Scientific classification
- Kingdom: Animalia
- Phylum: Chordata
- Class: Mammalia
- Order: Chiroptera
- Family: Phyllostomidae
- Genus: Gardnerycteris
- Species: G. crenulatum
- Binomial name: Gardnerycteris crenulatum Geoffroy, 1810

= Striped hairy-nosed bat =

- Genus: Gardnerycteris
- Species: crenulatum
- Authority: Geoffroy, 1810
- Conservation status: LC

Species of bat

The striped hairy-nosed bat (Gardnerycteris crenulatum) is a bat species found in Brazil, Colombia, Ecuador, French Guiana, Guyana, Suriname and Venezuela. A feature unique to its species, its nose-leaf is elongated, spear-shaped, and covered in hair.

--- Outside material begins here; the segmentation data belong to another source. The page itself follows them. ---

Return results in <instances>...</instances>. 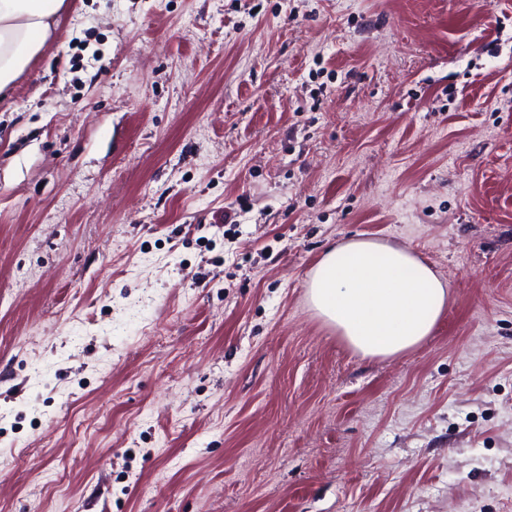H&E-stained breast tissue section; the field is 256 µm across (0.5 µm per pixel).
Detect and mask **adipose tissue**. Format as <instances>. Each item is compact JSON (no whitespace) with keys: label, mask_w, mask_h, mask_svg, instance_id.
<instances>
[{"label":"adipose tissue","mask_w":512,"mask_h":512,"mask_svg":"<svg viewBox=\"0 0 512 512\" xmlns=\"http://www.w3.org/2000/svg\"><path fill=\"white\" fill-rule=\"evenodd\" d=\"M64 0H0V93L45 47ZM306 303L353 353L386 359L422 345L448 307V285L410 249L356 236L329 247Z\"/></svg>","instance_id":"obj_1"}]
</instances>
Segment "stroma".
Wrapping results in <instances>:
<instances>
[{"label": "stroma", "instance_id": "obj_1", "mask_svg": "<svg viewBox=\"0 0 512 512\" xmlns=\"http://www.w3.org/2000/svg\"><path fill=\"white\" fill-rule=\"evenodd\" d=\"M358 234L448 283L421 347L309 311ZM0 512H512V0H66L0 101Z\"/></svg>", "mask_w": 512, "mask_h": 512}]
</instances>
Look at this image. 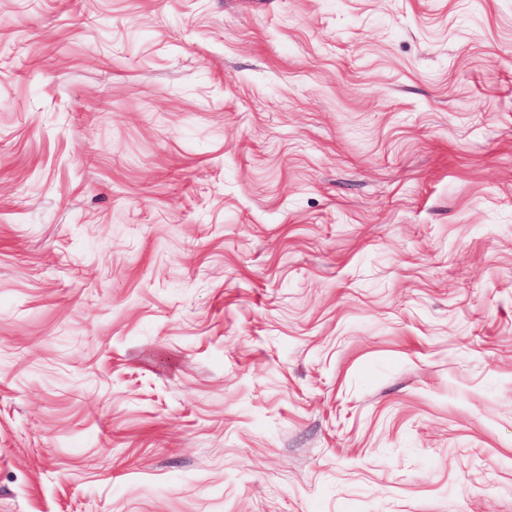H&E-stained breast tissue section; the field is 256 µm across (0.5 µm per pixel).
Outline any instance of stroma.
I'll use <instances>...</instances> for the list:
<instances>
[{
	"label": "stroma",
	"instance_id": "obj_1",
	"mask_svg": "<svg viewBox=\"0 0 512 512\" xmlns=\"http://www.w3.org/2000/svg\"><path fill=\"white\" fill-rule=\"evenodd\" d=\"M0 512H512V0H0Z\"/></svg>",
	"mask_w": 512,
	"mask_h": 512
}]
</instances>
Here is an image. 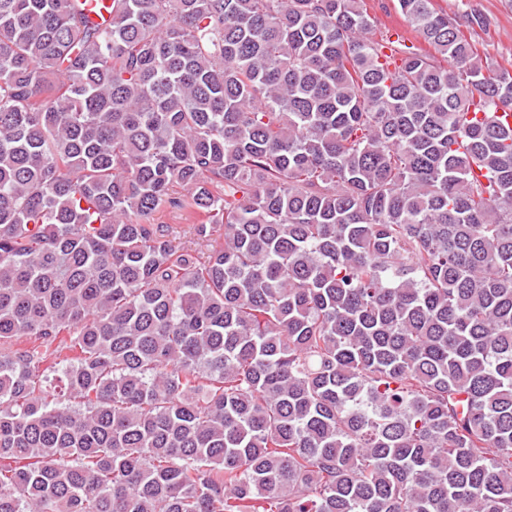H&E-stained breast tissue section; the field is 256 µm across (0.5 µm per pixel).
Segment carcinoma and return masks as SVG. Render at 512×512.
<instances>
[{"mask_svg": "<svg viewBox=\"0 0 512 512\" xmlns=\"http://www.w3.org/2000/svg\"><path fill=\"white\" fill-rule=\"evenodd\" d=\"M393 5L444 62L364 0H0V512H512V70ZM381 0H364V5L367 7L368 12L374 20L372 28V37L380 39L381 36H385L388 31L393 29H405L404 23L400 15L393 9L390 8L384 11L380 8L379 3Z\"/></svg>", "mask_w": 512, "mask_h": 512, "instance_id": "cac0c4a2", "label": "carcinoma"}]
</instances>
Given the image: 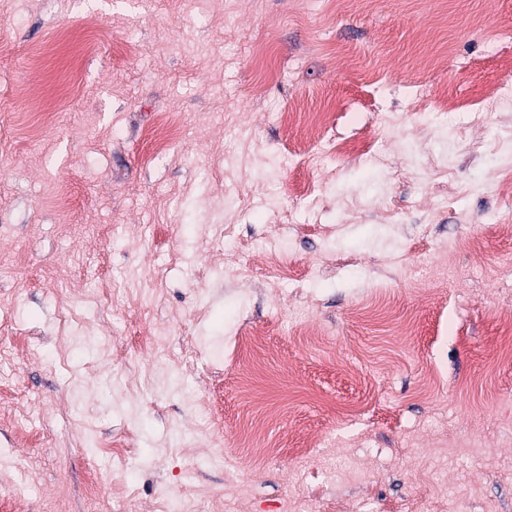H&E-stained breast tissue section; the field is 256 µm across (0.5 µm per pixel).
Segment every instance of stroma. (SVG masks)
Here are the masks:
<instances>
[{"instance_id":"stroma-1","label":"stroma","mask_w":512,"mask_h":512,"mask_svg":"<svg viewBox=\"0 0 512 512\" xmlns=\"http://www.w3.org/2000/svg\"><path fill=\"white\" fill-rule=\"evenodd\" d=\"M510 122L512 0H0V512H512ZM303 114L307 115L304 121L301 119ZM282 117L286 124L296 128V134L301 139L311 143H320L322 141V122L317 112H283Z\"/></svg>"}]
</instances>
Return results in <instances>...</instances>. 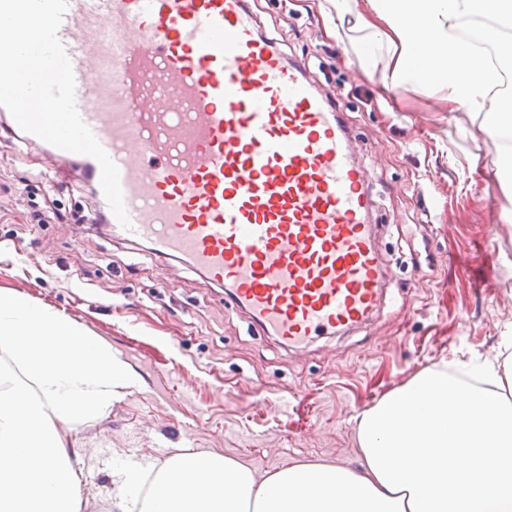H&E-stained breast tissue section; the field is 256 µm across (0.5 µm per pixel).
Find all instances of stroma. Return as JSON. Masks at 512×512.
<instances>
[{
	"instance_id": "obj_1",
	"label": "stroma",
	"mask_w": 512,
	"mask_h": 512,
	"mask_svg": "<svg viewBox=\"0 0 512 512\" xmlns=\"http://www.w3.org/2000/svg\"><path fill=\"white\" fill-rule=\"evenodd\" d=\"M250 8L351 129L386 270L383 307L364 327L286 347L186 263L84 222L96 200L83 178L0 134V288L66 312L141 378L105 414L63 429L84 470L81 512H111L114 465L162 463L177 448L266 474L295 462L357 466L358 414L441 361L497 355L512 327V180L480 115L448 111L425 87L391 88L387 48L366 30L330 34L329 0ZM52 202L65 222L32 221Z\"/></svg>"
}]
</instances>
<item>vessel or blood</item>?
<instances>
[{
	"mask_svg": "<svg viewBox=\"0 0 512 512\" xmlns=\"http://www.w3.org/2000/svg\"><path fill=\"white\" fill-rule=\"evenodd\" d=\"M78 112L119 169L130 227L299 347L368 324L386 272L339 112L262 35L248 0H69ZM74 161L93 189L90 156Z\"/></svg>",
	"mask_w": 512,
	"mask_h": 512,
	"instance_id": "b4317fda",
	"label": "vessel or blood"
}]
</instances>
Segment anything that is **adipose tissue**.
<instances>
[{
    "label": "adipose tissue",
    "mask_w": 512,
    "mask_h": 512,
    "mask_svg": "<svg viewBox=\"0 0 512 512\" xmlns=\"http://www.w3.org/2000/svg\"><path fill=\"white\" fill-rule=\"evenodd\" d=\"M335 0L390 53V82L428 86L449 111L482 116L512 141V99H494L498 68L458 36L484 20L502 46L512 0ZM0 352L27 381L0 375V512H79L82 470L60 424L106 413L139 386L110 347L68 315L0 289ZM359 465L295 463L272 474L205 450L113 473L115 512H512V364L474 359L429 368L356 418Z\"/></svg>",
    "instance_id": "ef3b65f1"
}]
</instances>
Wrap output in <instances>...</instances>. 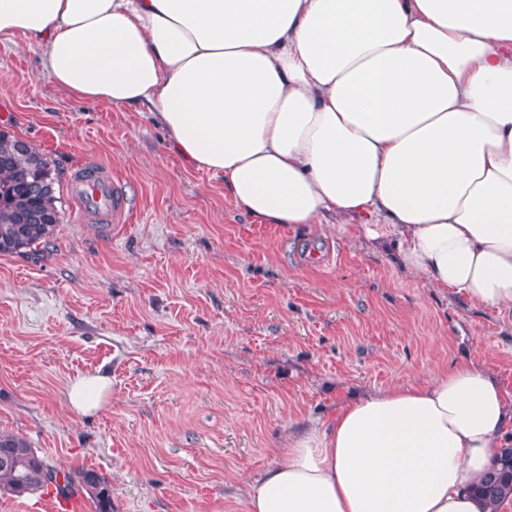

Its dense fur is variable in color, with a blackish face and brown body that includes some yellow or orange tones. There are usually pale patches behind the ears, and a pale stripe along the length of the back. This species occurs in south Mexico and the Caribbean side of Central America, extending to Panama and through the north and central regions of South America; it is also found on Trinidad. It lives in lowland forest, roosting in tree hollows in small groups, and hunts by picking insects, and occasionally small invertebrates, off foliage. There is some evidence that pairs hunt together, and that parental care may be protracted (up to nine months).